Quem chegar a Miles Ahead (estreia-se esta quinta-feira, 14, nas salas portuguesas) com a expectativa de encontrar um biopic mais ou menos clássico sobre (toda) a vida de Miles Davis, arrisca-se a sair desiludido do cinema. Mas é absolutamente injusto acusar Don Cheadle, 51 anos, de não ser fiel à verdade (e ao mito). Para o bem e para o mal, o filme não podia estar mais ligado ao seu nome: Don realizou (é, aliás, a sua estreia na realização), coescreveu o guião, interpretou (excelentemente, diga-se) o papel de Miles Davis e ainda contribuiu para a banda sonora. Talvez ainda mais importante do que tudo isso, lutou para que o filme fosse feito, à sua maneira, numa longa campanha em busca de financiamentos que nem sempre correu bem. “Para conseguirmos financiar este filme, precisávamos de um coprotagonista branco. E até o Ewan [McGregor] aparecer, até contratarmos o coprotagonista branco certo, não havia filme. Isso significa alguma coisa. Isto é a realidade”, disse o realizador norte-americano em entrevista à Rolling Stone, sem medo de pôr o dedo na ferida do racismo.

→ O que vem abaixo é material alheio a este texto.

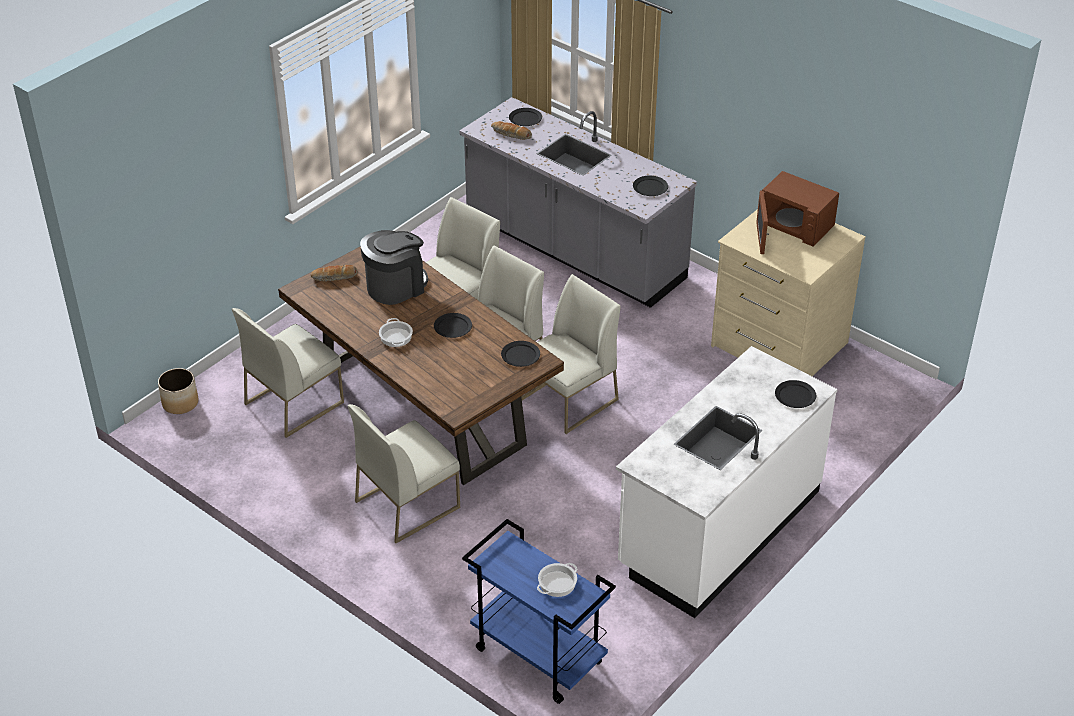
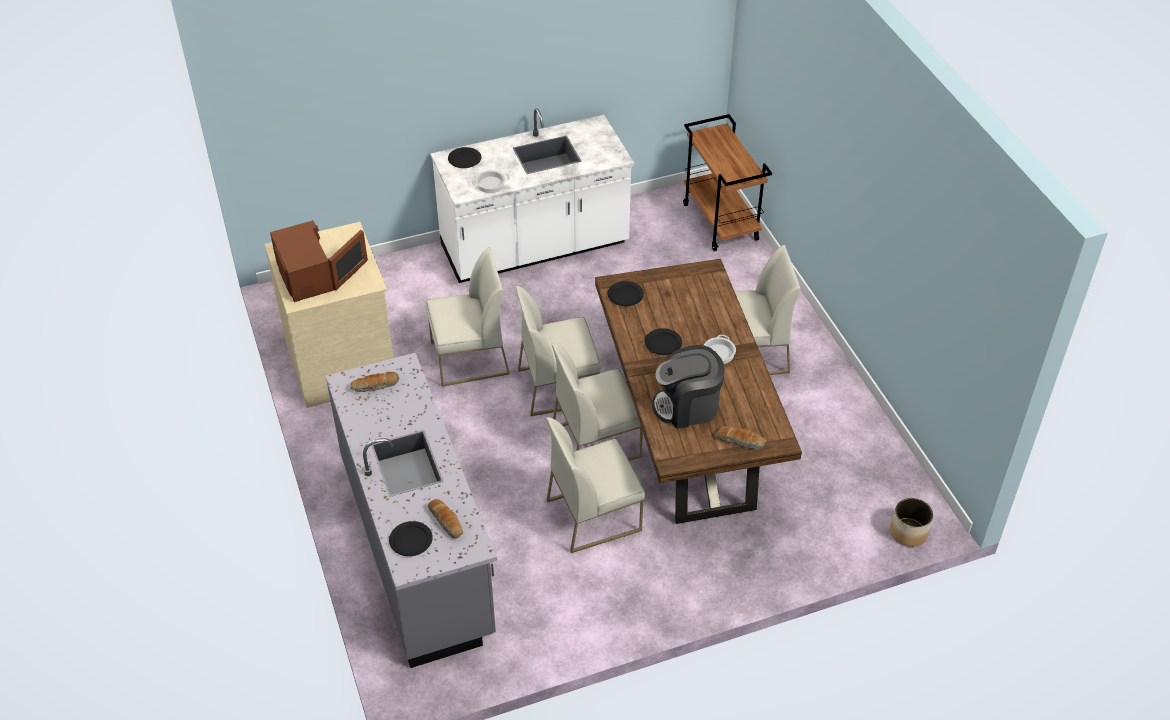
camera: 150 degrees left, 5 degrees up
(294, 402) = (799, 486): white chair -> white chair (469, 358)
(536, 656) = (721, 222): blue cart -> brown cart
(557, 583) = (716, 148): cooking pot -> cooking pot (490, 184)
(650, 187) = (375, 386): black plate -> bread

O escocês Ewan McGregor entra, então, no enredo de Miles Ahead no papel de Dave Brill, um ficcional jornalista que tenta aproximar-se de Miles Davis num momento turbulento da vida do músico, na segunda metade dos anos 70, fora dos palcos e dos estúdios, recluso em sua casa, a lutar com fantasmas e tóxicos excessos. Não deixa de ser irónico que o primeiro grande filme sobre Miles Davis opte por se centrar na fase mais obscura, menos pública e menos musical do ícone do jazz.

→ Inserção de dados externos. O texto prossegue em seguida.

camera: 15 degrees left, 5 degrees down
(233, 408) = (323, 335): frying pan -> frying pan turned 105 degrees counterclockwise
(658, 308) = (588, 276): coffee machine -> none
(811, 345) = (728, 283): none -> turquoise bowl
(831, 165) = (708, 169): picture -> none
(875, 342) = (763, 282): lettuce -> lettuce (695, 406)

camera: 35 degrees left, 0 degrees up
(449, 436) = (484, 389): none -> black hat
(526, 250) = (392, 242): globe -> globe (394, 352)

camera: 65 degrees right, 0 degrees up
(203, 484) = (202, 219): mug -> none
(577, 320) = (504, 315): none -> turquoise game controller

Respondendo a uma pergunta sobre os seus feitos e realizações, o trompetista e compositor nascido a 26 de maio de 1926 no Illinois terá respondido: “Bem, acho que mudei a música umas cinco ou seis vezes”. E não estava a ser propriamente exagerado. Faz todo o sentido que a palavra Miles esteja no plural: Miles Davis teve muitas vidas e fases que, fora do contexto, sem as ligações visíveis entre os vários pontos, até parecem incompatíveis, vividas por diferentes pessoas. Don Cheadle não resistiu a espreitar (e interpretar) algumas, em flashbacks que percorrem todo o filme. Como por exemplo aquele momento incrível (e real) em que Miles Davis, no intervalo de um concerto no clube Birdland, em 1959, quando fumava um cigarro no passeio depois de acompanhar uma espectadora a um táxi, foi preso por um polícia branco que simplesmente o mandou circular, sair dali. “Esse momento mudou a minha vida e a minha atitude, tornou-me amargo e cínico outra vez quando eu começava a sentir-me bem e confiante com as coisas que mudavam no meu país”, escreveria Miles Davis na sua autobiografia, publicada em 1989, dois anos antes de morrer. Vemos também a sua relação com a bailarina Frances Taylor (interpretada por Emayatzy Corinealdi), primeiro inspiradora e depois transformada num casamento violento e cheio de traições…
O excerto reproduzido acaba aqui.